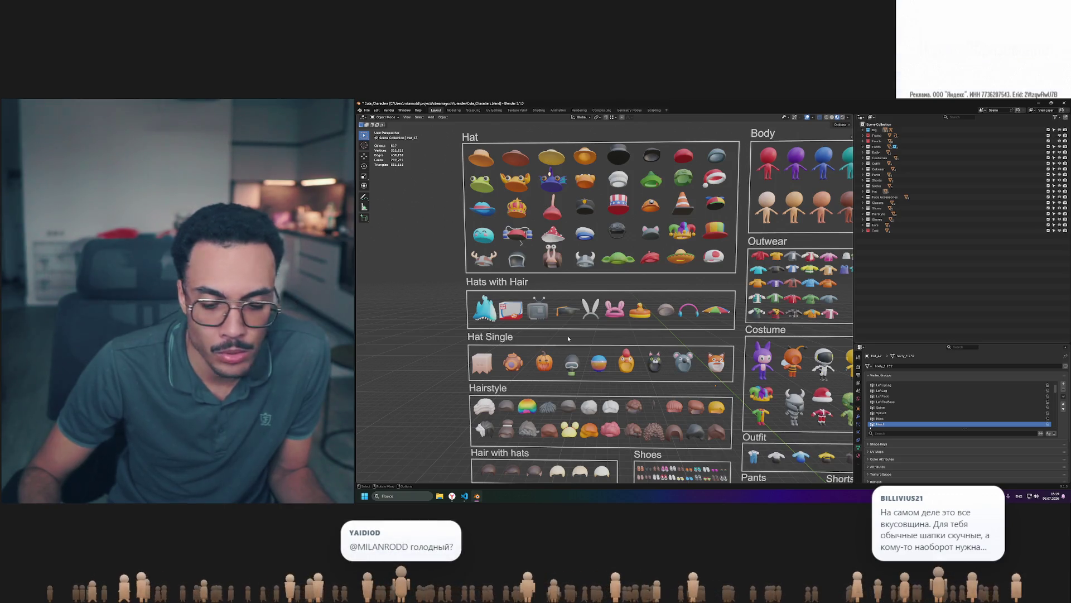
{"action": "mouse_move", "coordinate": [569, 338]}
{"action": "middle_mouse_down", "text": "shift"}
{"action": "mouse_move", "coordinate": [617, 329]}
{"action": "mouse_move", "coordinate": [458, 328]}
{"action": "mouse_move", "coordinate": [543, 238]}
{"action": "mouse_move", "coordinate": [643, 301]}
{"action": "mouse_move", "coordinate": [519, 246]}
{"action": "middle_mouse_up", "text": "shift"}
{"action": "scroll", "coordinate": [645, 323], "scroll_direction": "up", "scroll_amount": 6}
{"action": "scroll", "coordinate": [645, 323], "scroll_direction": "down", "scroll_amount": 2, "text": "ctrl"}
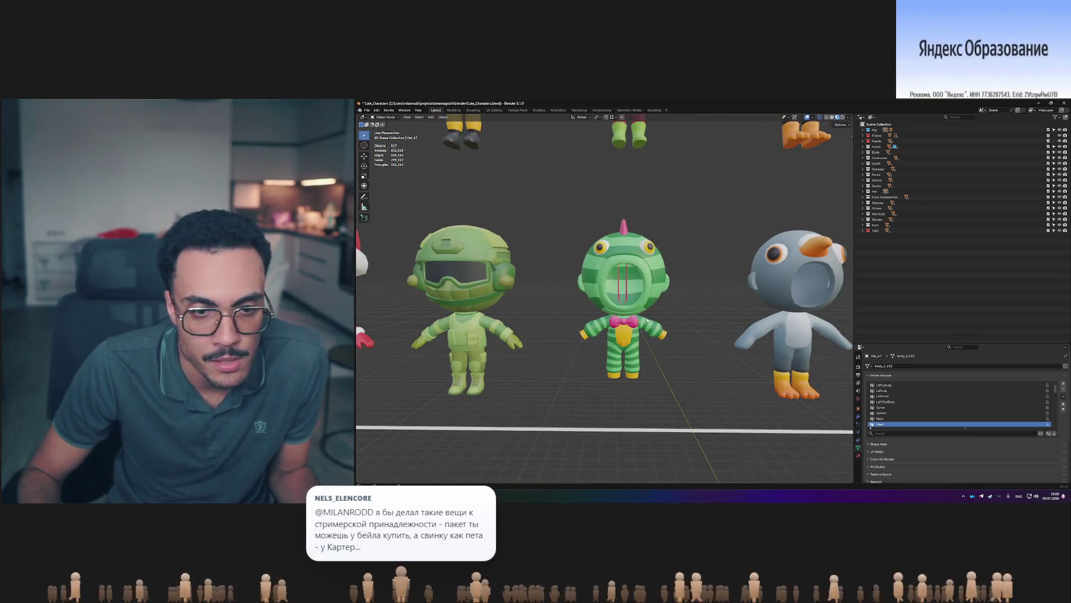
Select the watermelon costume head and the soldier costume body and vest.
{"action": "middle_click_drag", "start_coordinate": [614, 289], "coordinate": [704, 271], "text": "shift"}
{"action": "left_click", "coordinate": [704, 271]}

● ● ●

- [Task description]
Scan the lines above, and whenever one holds the string "action", copy it.

- [Solution to this task]
{"action": "mouse_move", "coordinate": [569, 338]}
{"action": "middle_mouse_down", "text": "shift"}
{"action": "mouse_move", "coordinate": [617, 329]}
{"action": "mouse_move", "coordinate": [458, 328]}
{"action": "mouse_move", "coordinate": [543, 238]}
{"action": "mouse_move", "coordinate": [643, 301]}
{"action": "mouse_move", "coordinate": [519, 246]}
{"action": "middle_mouse_up", "text": "shift"}
{"action": "scroll", "coordinate": [645, 323], "scroll_direction": "up", "scroll_amount": 6}
{"action": "scroll", "coordinate": [645, 323], "scroll_direction": "down", "scroll_amount": 2, "text": "ctrl"}
{"action": "middle_click_drag", "start_coordinate": [614, 289], "coordinate": [704, 271], "text": "shift"}
{"action": "left_click", "coordinate": [704, 271]}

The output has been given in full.